There are some practical concerns for a consumer version of the Oculus Rift; aside from the potential for motion sickness, I don’t know if gamers are going to want to wear a headset like that for extended periods, and if you can’t lose yourself in a game for as long as you want, what’s the point? Practicality aside, the Oculus Rift is surprisingly cool. The sense of depth is incredible, the ability to create highly detailed 360-degree worlds is interesting, and the potential for entirely new gaming experiences is always a good thing. Whether or not the Rift lives up to this potential remains to be seen.
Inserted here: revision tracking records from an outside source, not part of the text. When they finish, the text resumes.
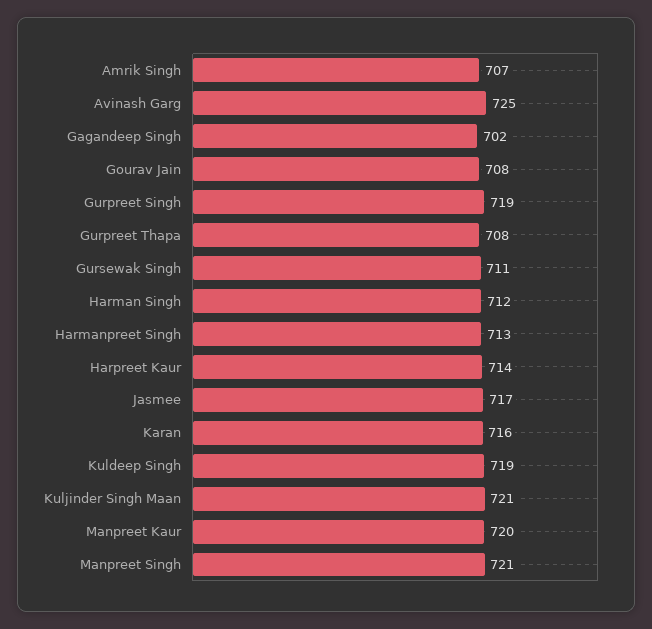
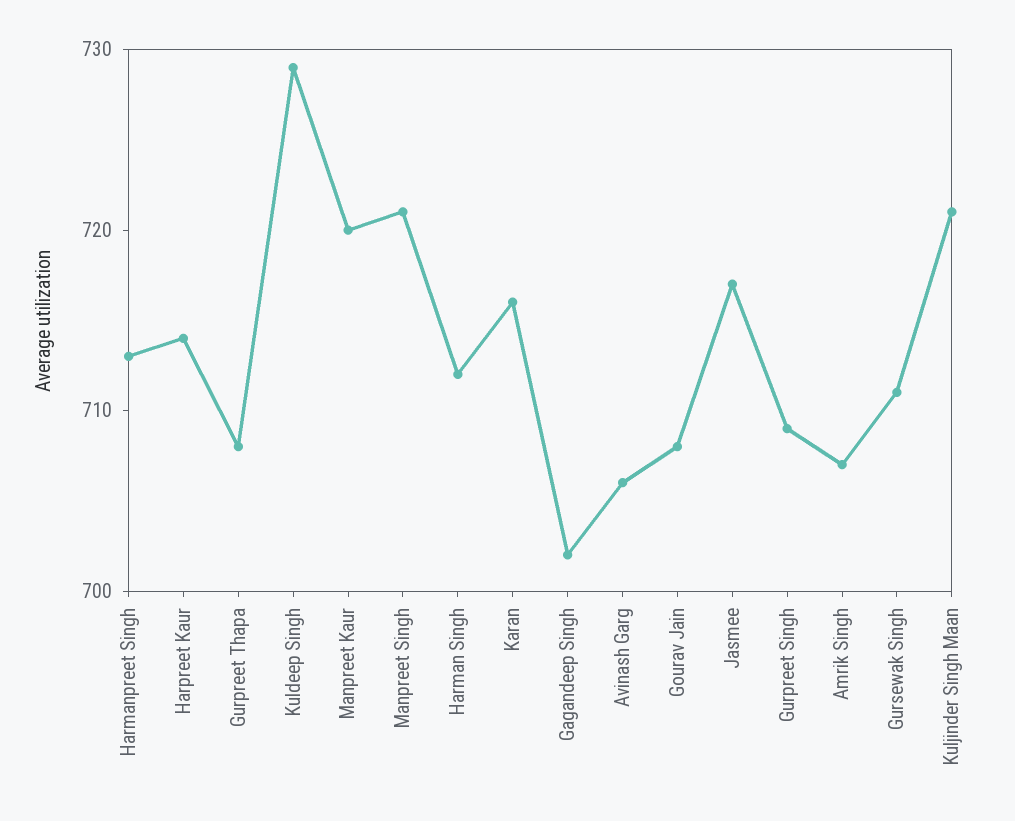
  {
    "Amrik Singh": 707,
-   "Avinash Garg": 725,
+   "Avinash Garg": 706,
    "Gagandeep Singh": 702,
    "Gourav Jain": 708,
-   "Gurpreet Singh": 719,
+   "Gurpreet Singh": 709,
    "Gurpreet Thapa": 708,
    "Gursewak Singh": 711,
    "Harman Singh": 712,
    "Harmanpreet Singh": 713,
    "Harpreet Kaur": 714,
    "Jasmee": 717,
    "Karan": 716,
-   "Kuldeep Singh": 719,
+   "Kuldeep Singh": 729,
    "Kuljinder Singh Maan": 721,
    "Manpreet Kaur": 720,
    "Manpreet Singh": 721
  }

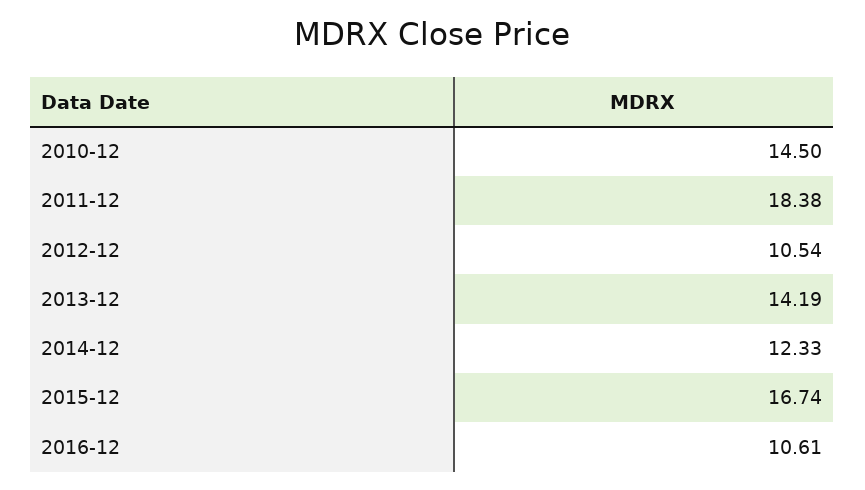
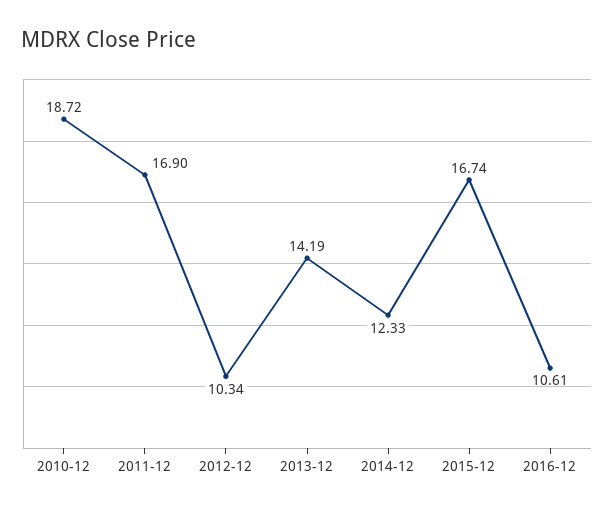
  {
-   "2010-12": 14.5,
+   "2010-12": 18.72,
-   "2011-12": 18.38,
+   "2011-12": 16.9,
-   "2012-12": 10.54,
+   "2012-12": 10.34,
    "2013-12": 14.19,
    "2014-12": 12.33,
    "2015-12": 16.74,
    "2016-12": 10.61
  }

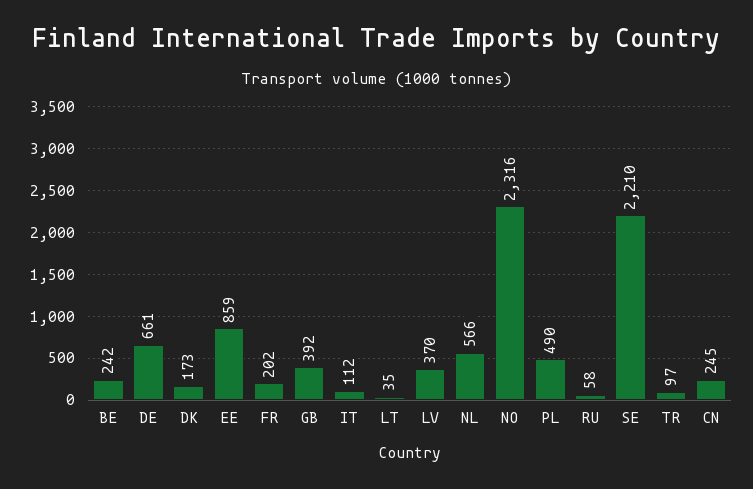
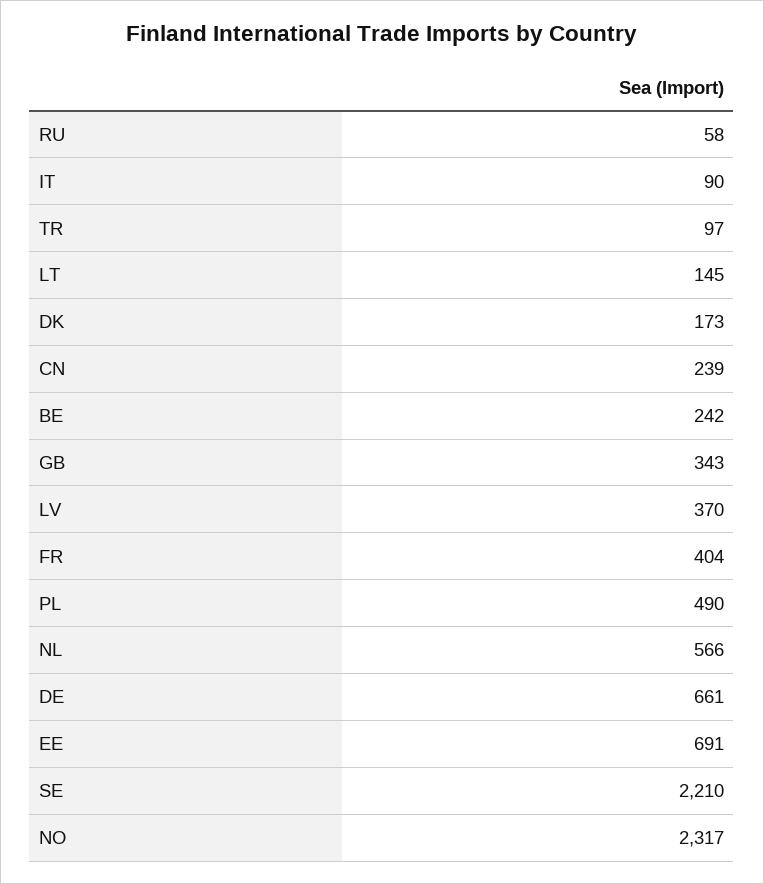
  {
    "BE": 242,
    "DE": 661,
    "DK": 173,
-   "EE": 859,
+   "EE": 691,
-   "FR": 202,
+   "FR": 404,
-   "GB": 392,
+   "GB": 343,
-   "IT": 112,
+   "IT": 90,
-   "LT": 35,
+   "LT": 145,
    "LV": 370,
    "NL": 566,
-   "NO": 2316,
+   "NO": 2317,
    "PL": 490,
    "RU": 58,
    "SE": 2210,
    "TR": 97,
-   "CN": 245
+   "CN": 239
  }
Additional reporting by AJ Glasser:

Eve Online developer CCP Games applies the Oculus Rift 3D headset to its franchise with a tech demo called “Eve VR.” In the experience, players equipped with OR headsets and noise-cancelling headphones are seated on a bench to experience a space fighter pilot simulation. The player’s ship is controlled both with a traditional gamepad controller (triggers fire, left stick turns the ship, A for a quick boost) and by the player turning their head to “point” the direction of their targeting reticules for lasers and missiles.

My first feeling inside the headset while waiting for the simulation to start was disorientation. I was encouraged to look up, down, left, and right to experience the act of looking around a fighter ship’s cockpit. Realistic details, like scratches on the hood and data readout screens reinforced the illusion that I was actually sitting in a spaceship. But when I looked down, I had no breasts. And when I moved my arms in real life, the arms of the virtual body I was borrowing stayed fixed to the ship’s controls.

Out in space, the act of combat prevented me from investigating my fake body. In order to seek out and fire upon other vehicles, I found myself instead looking up, left and right, trying to swing my reticule over something that would turn red. Aside from the neck strain, this part of the simulation felt like flying simulation or space fighting games I’ve played before – find something to shoot at, move forward, mash trigger buttons. Wash, rinse, repeat. The fact that I was inside of a 3D simulation was almost completely lost on me while repeating the familiar hand actions on the controller. I have a bad feeling, though, that if I had looked down and saw those lifeless hands attached to the joysticks of the spaceship, it would’ve been almost nauseatingly disorienting.

I remember reading a line in fantasy novel, Marion Zimmer Bradley’s Mists of Avalon, where a character says that you should never look back at your body if your spirit leaves it – because the body will draw the spirit back in. That’s what looking at “my” body in Oculus Rift did – it brought me back to reality. Which is the last place Oculus Rift wants its players to be.